Barnard ND, Scialli AR, Turner-McGrievy G, Lanou AJ, Glass J. The effects of a low-fat, plant-based dietary intervention on body weight, metabolism, and insulin sensitivity. Am J Med. 2005 Sep;118(9):991-7.

Berkow SE, Barnard N. Vegetarian diets and weight status. Nutr Rev. 2006 Apr;64(4):175-88.

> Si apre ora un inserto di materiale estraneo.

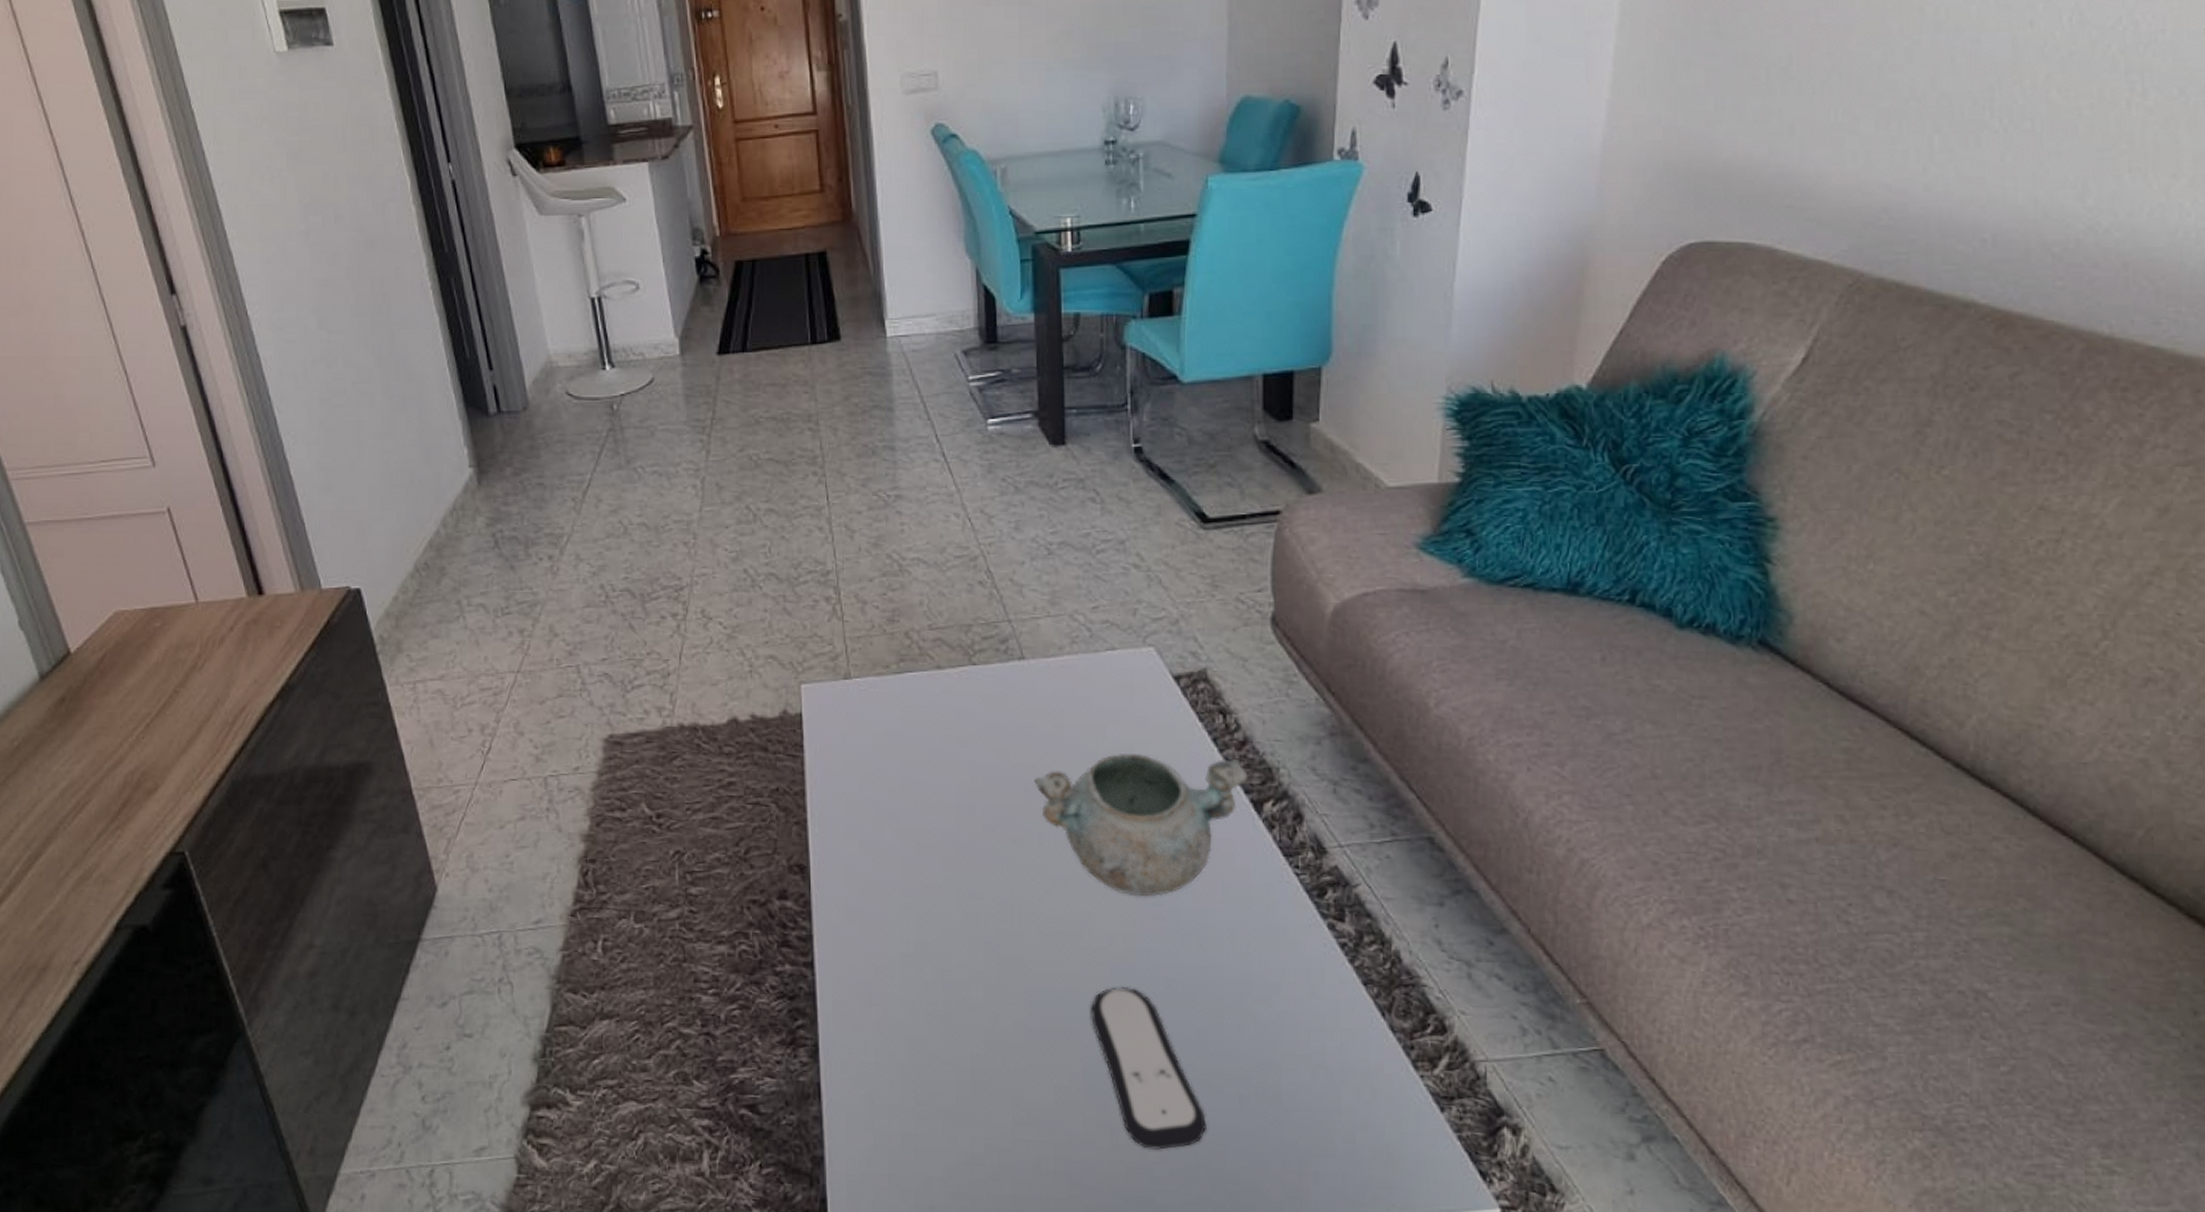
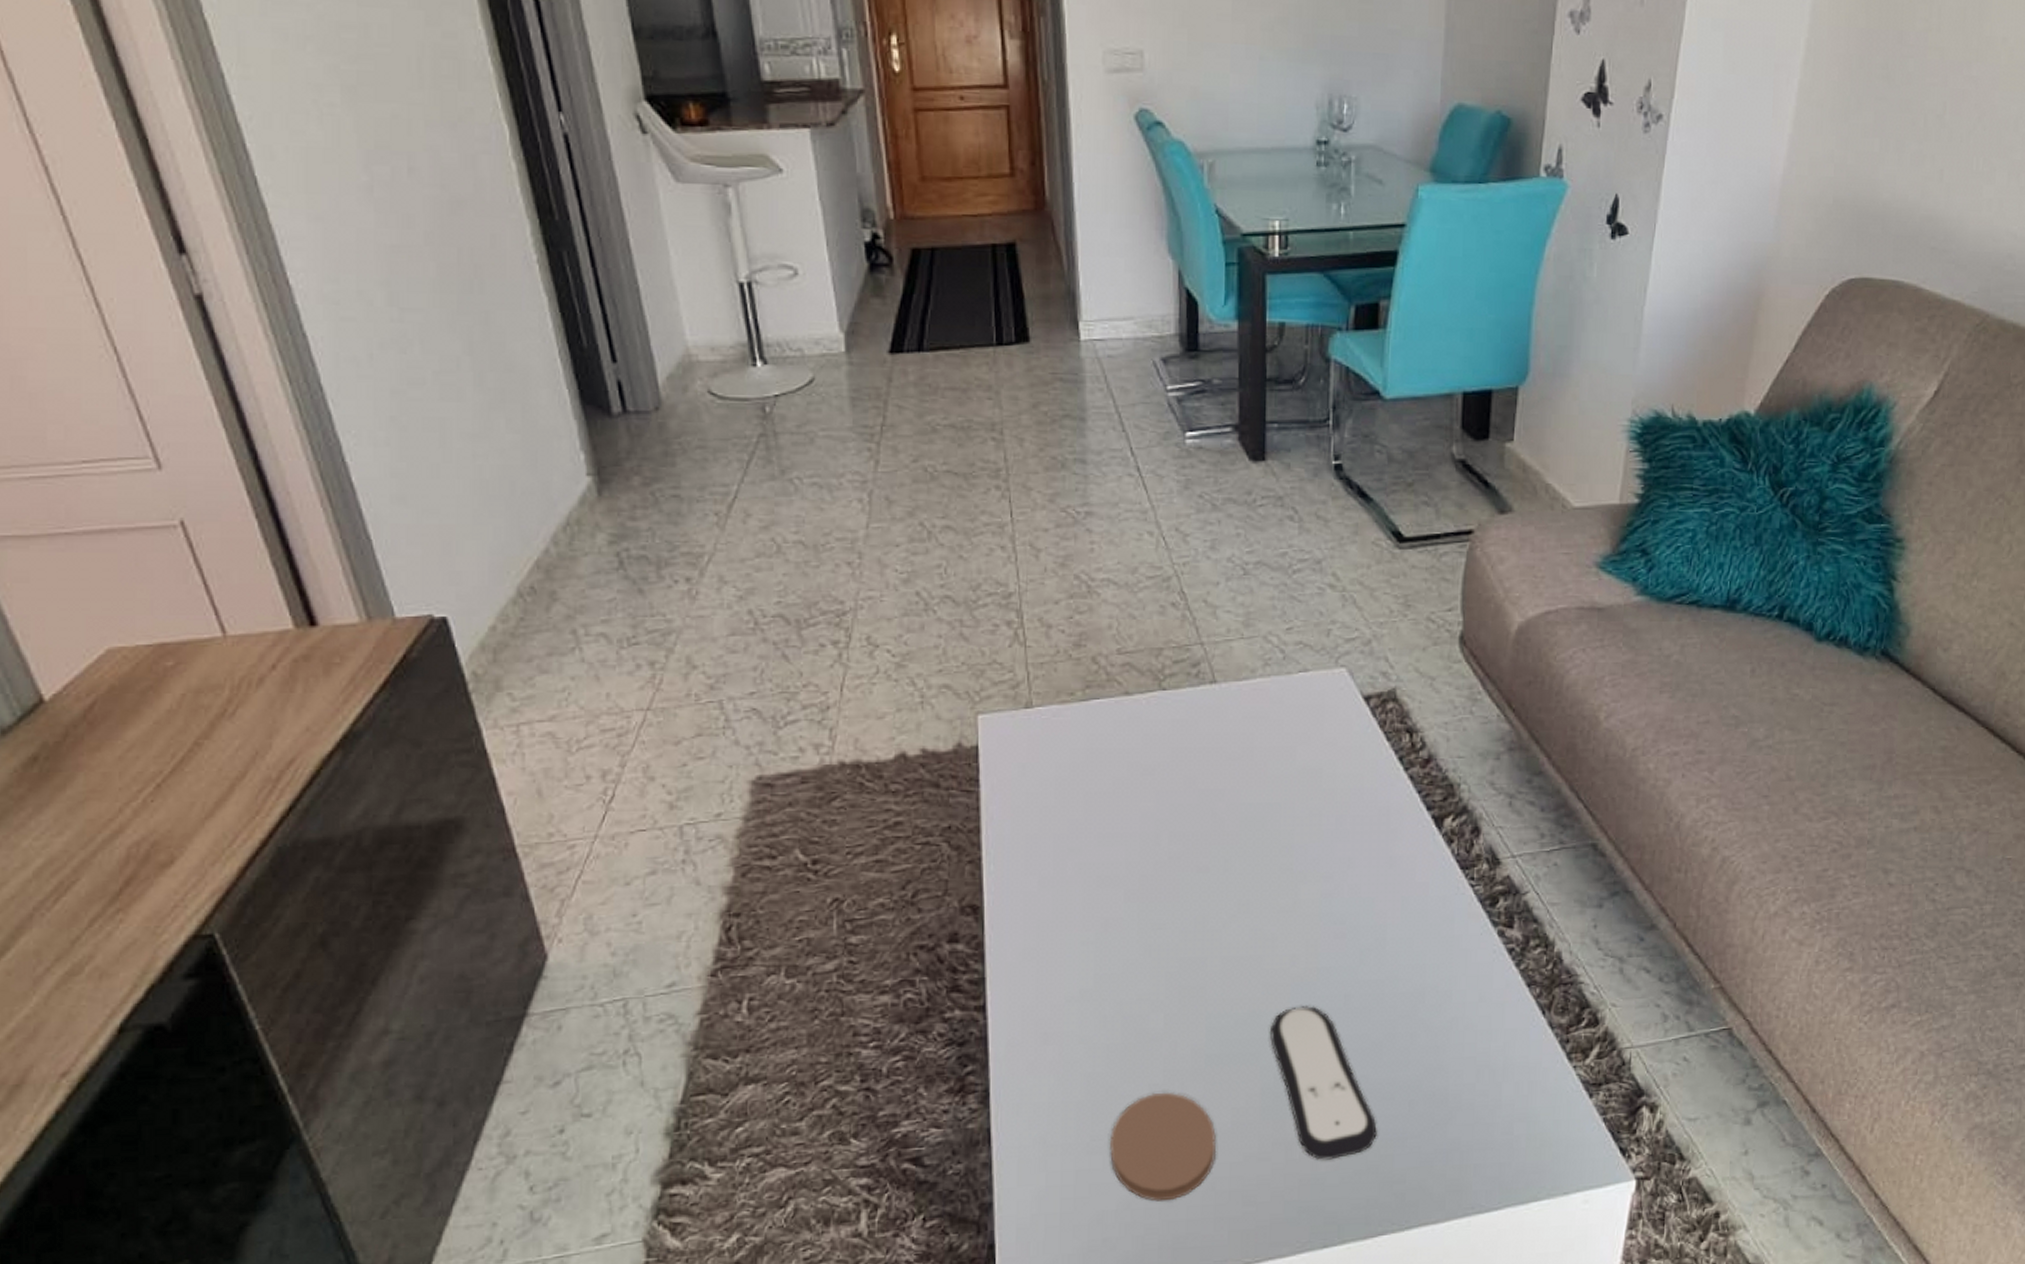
coaster: none [933,1062,1041,1174] -> present [1109,1092,1217,1201]
decorative bowl: present [1034,754,1248,897] -> none [1221,776,1431,917]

http://it.notizie.yahoo.com/salute-allarme-nutrizionisti-20-mln-italiani-obesi-nel-183800074.html

http://www.obesita.it/html/pag/it/appello.asp?fn=1#

Newby PK, Tucker KL, Wolk A. Risk of overweight and obesity among semivegetarian, lactovegetarian, and vegan women. Am J Clin Nutr. 2005 Jun;81(6):1267-74.

Sabaté J, Wien M. Vegetarian diets and childhood obesity prevention. Am J Clin Nutr. 2010 May;91(5):1525S-1529S. Epub 2010 Mar 17.

Thedford K, Raj S. A vegetarian diet for weight management. J Am Diet Assoc. 2011 Jun;111(6):816-8.

Tonstad S, Butler T, Yan R, Fraser GE. Type of vegetarian diet, body weight, and prevalence of type 2 diabetes. Diabetes Care. 2009 May;32(5):791-6.

Turner-McGrievy GM, Barnard ND, Scialli AR, Lanou AJ. Effects of a low-fat vegan diet and a Step II diet on macro- and micronutrient intakes in overweight postmenopausal women. Nutrition. 2004 Sep;20(9):738-46.